### [Work order]
Pick up at the line with "Crystal HTTP template". Write it out exactly, along with each later line through the end of the data, and nothing more.

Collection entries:
________________________________________

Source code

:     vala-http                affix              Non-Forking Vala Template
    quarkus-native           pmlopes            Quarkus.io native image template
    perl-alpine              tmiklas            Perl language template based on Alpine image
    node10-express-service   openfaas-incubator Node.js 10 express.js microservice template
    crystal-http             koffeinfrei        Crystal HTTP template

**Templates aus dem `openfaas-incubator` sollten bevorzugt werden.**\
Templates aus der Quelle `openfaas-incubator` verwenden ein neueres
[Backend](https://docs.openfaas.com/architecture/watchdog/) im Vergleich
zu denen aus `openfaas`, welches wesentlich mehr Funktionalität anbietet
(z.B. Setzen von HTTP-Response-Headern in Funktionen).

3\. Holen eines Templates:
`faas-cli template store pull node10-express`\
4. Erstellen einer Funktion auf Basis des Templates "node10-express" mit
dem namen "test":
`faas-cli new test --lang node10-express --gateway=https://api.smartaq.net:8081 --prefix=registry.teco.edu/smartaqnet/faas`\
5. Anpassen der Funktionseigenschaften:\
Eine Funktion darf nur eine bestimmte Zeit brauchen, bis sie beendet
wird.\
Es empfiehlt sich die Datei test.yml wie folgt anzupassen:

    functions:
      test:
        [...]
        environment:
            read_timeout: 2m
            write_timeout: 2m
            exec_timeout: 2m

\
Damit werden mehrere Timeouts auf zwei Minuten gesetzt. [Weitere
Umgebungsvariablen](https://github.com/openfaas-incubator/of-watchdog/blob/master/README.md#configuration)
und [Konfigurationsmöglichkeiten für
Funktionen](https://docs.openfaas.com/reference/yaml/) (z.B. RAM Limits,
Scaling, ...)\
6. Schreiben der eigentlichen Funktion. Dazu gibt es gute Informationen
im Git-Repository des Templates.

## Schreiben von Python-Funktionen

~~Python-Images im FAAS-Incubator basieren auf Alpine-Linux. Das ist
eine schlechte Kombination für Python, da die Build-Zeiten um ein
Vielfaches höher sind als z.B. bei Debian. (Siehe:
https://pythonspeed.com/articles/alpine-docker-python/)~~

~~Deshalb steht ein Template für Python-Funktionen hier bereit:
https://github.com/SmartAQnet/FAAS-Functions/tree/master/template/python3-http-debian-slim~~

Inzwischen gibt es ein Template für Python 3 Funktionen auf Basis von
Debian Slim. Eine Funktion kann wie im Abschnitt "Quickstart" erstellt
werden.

________________________________________

### [Solution to the exercise]
    crystal-http             koffeinfrei        Crystal HTTP template

**Templates aus dem `openfaas-incubator` sollten bevorzugt werden.**\
Templates aus der Quelle `openfaas-incubator` verwenden ein neueres
[Backend](https://docs.openfaas.com/architecture/watchdog/) im Vergleich
zu denen aus `openfaas`, welches wesentlich mehr Funktionalität anbietet
(z.B. Setzen von HTTP-Response-Headern in Funktionen).

3\. Holen eines Templates:
`faas-cli template store pull node10-express`\
4. Erstellen einer Funktion auf Basis des Templates "node10-express" mit
dem namen "test":
`faas-cli new test --lang node10-express --gateway=https://api.smartaq.net:8081 --prefix=registry.teco.edu/smartaqnet/faas`\
5. Anpassen der Funktionseigenschaften:\
Eine Funktion darf nur eine bestimmte Zeit brauchen, bis sie beendet
wird.\
Es empfiehlt sich die Datei test.yml wie folgt anzupassen:

    functions:
      test:
        [...]
        environment:
            read_timeout: 2m
            write_timeout: 2m
            exec_timeout: 2m

\
Damit werden mehrere Timeouts auf zwei Minuten gesetzt. [Weitere
Umgebungsvariablen](https://github.com/openfaas-incubator/of-watchdog/blob/master/README.md#configuration)
und [Konfigurationsmöglichkeiten für
Funktionen](https://docs.openfaas.com/reference/yaml/) (z.B. RAM Limits,
Scaling, ...)\
6. Schreiben der eigentlichen Funktion. Dazu gibt es gute Informationen
im Git-Repository des Templates.

## Schreiben von Python-Funktionen

~~Python-Images im FAAS-Incubator basieren auf Alpine-Linux. Das ist
eine schlechte Kombination für Python, da die Build-Zeiten um ein
Vielfaches höher sind als z.B. bei Debian. (Siehe:
https://pythonspeed.com/articles/alpine-docker-python/)~~

~~Deshalb steht ein Template für Python-Funktionen hier bereit:
https://github.com/SmartAQnet/FAAS-Functions/tree/master/template/python3-http-debian-slim~~

Inzwischen gibt es ein Template für Python 3 Funktionen auf Basis von
Debian Slim. Eine Funktion kann wie im Abschnitt "Quickstart" erstellt
werden.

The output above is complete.